─── Source records ───

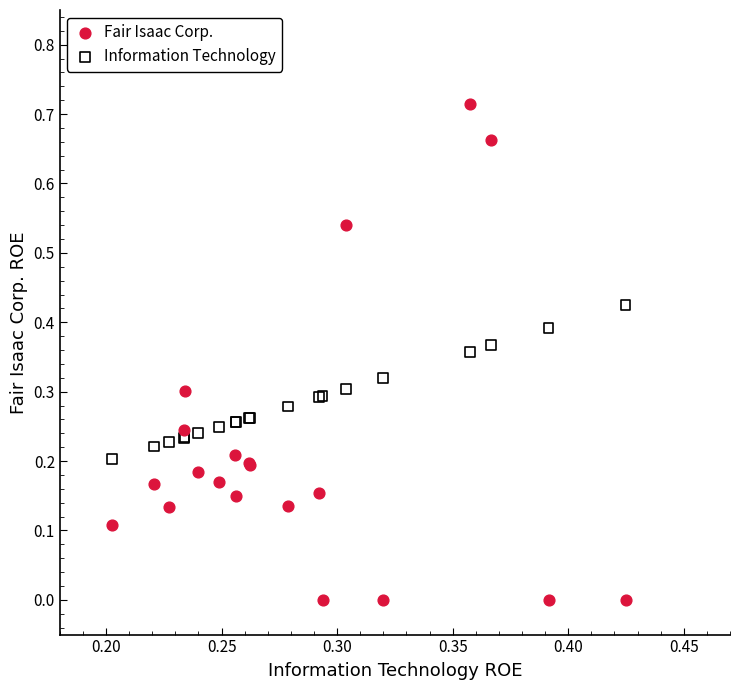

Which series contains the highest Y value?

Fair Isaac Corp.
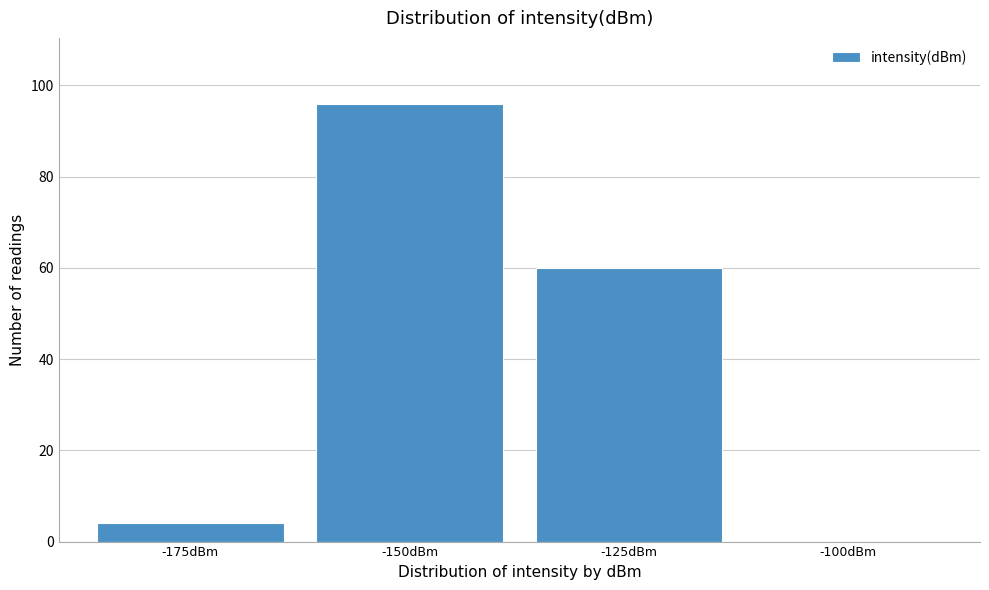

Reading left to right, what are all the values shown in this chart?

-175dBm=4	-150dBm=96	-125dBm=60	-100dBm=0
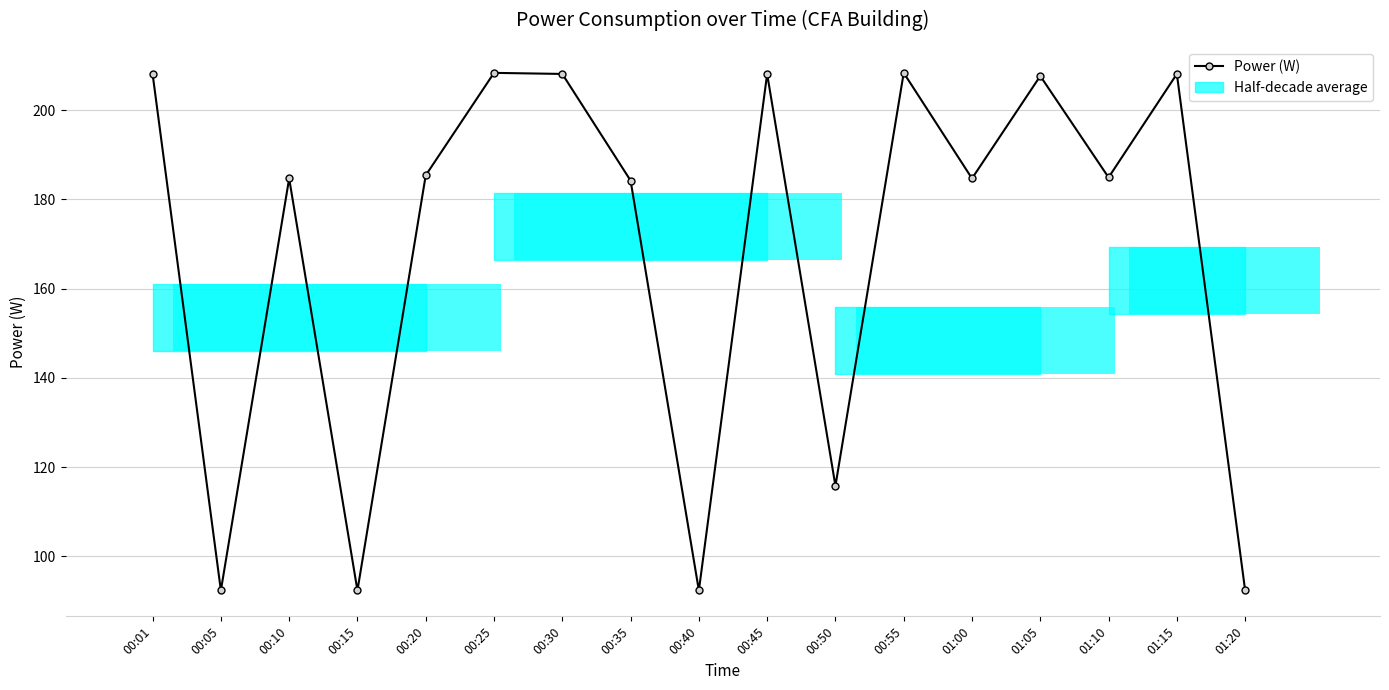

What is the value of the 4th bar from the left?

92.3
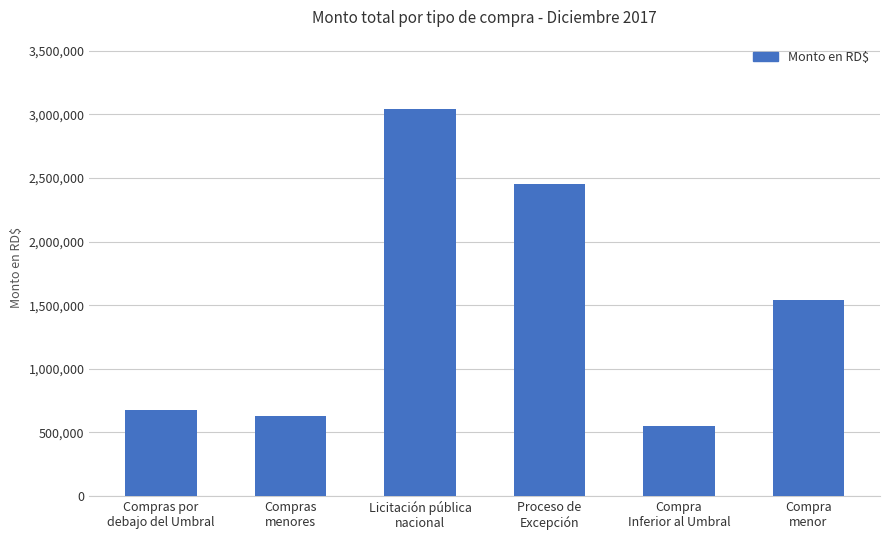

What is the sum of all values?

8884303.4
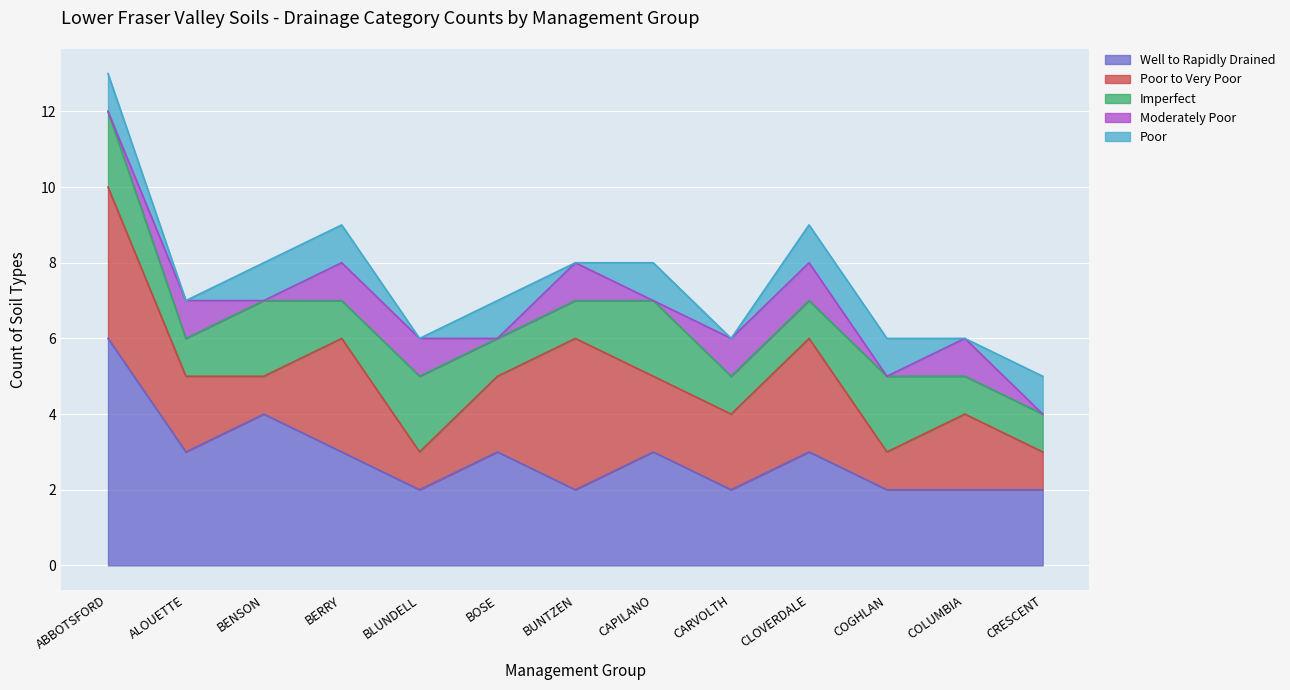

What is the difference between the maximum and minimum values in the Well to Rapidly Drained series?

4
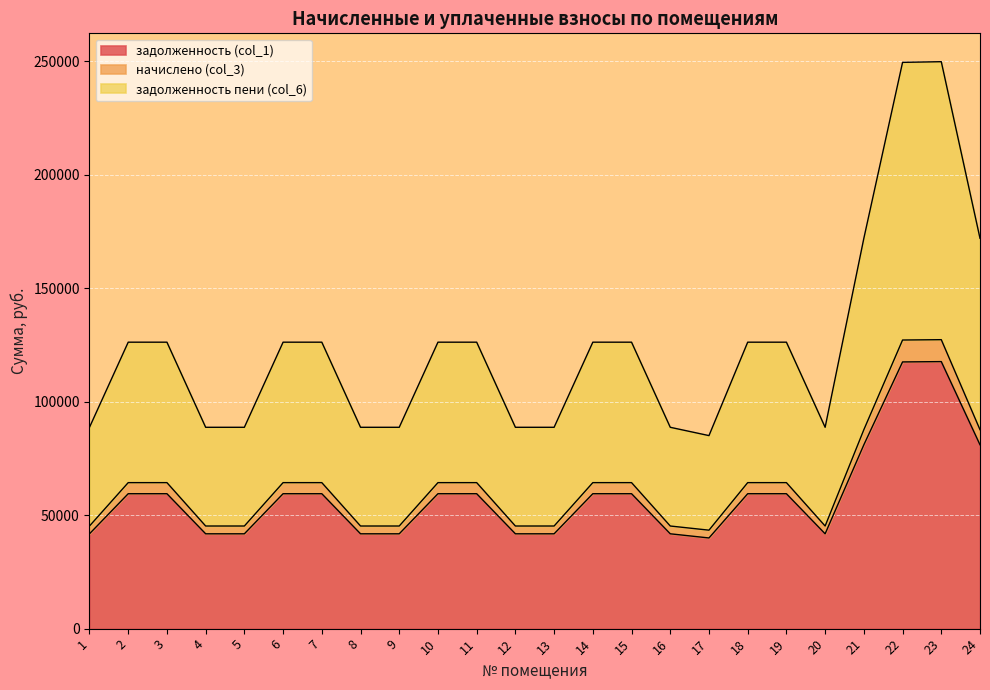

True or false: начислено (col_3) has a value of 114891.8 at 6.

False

───

(Work order)
Reproduce the part of the items that opens with the line containing "What is the difference" and closes with the last line of the items, word for word and leaving out the pictures.

(Output of the task)
What is the difference between the maximum and minimum values in the Well to Rapidly Drained series?

4

True or false: начислено (col_3) has a value of 114891.8 at 6.

False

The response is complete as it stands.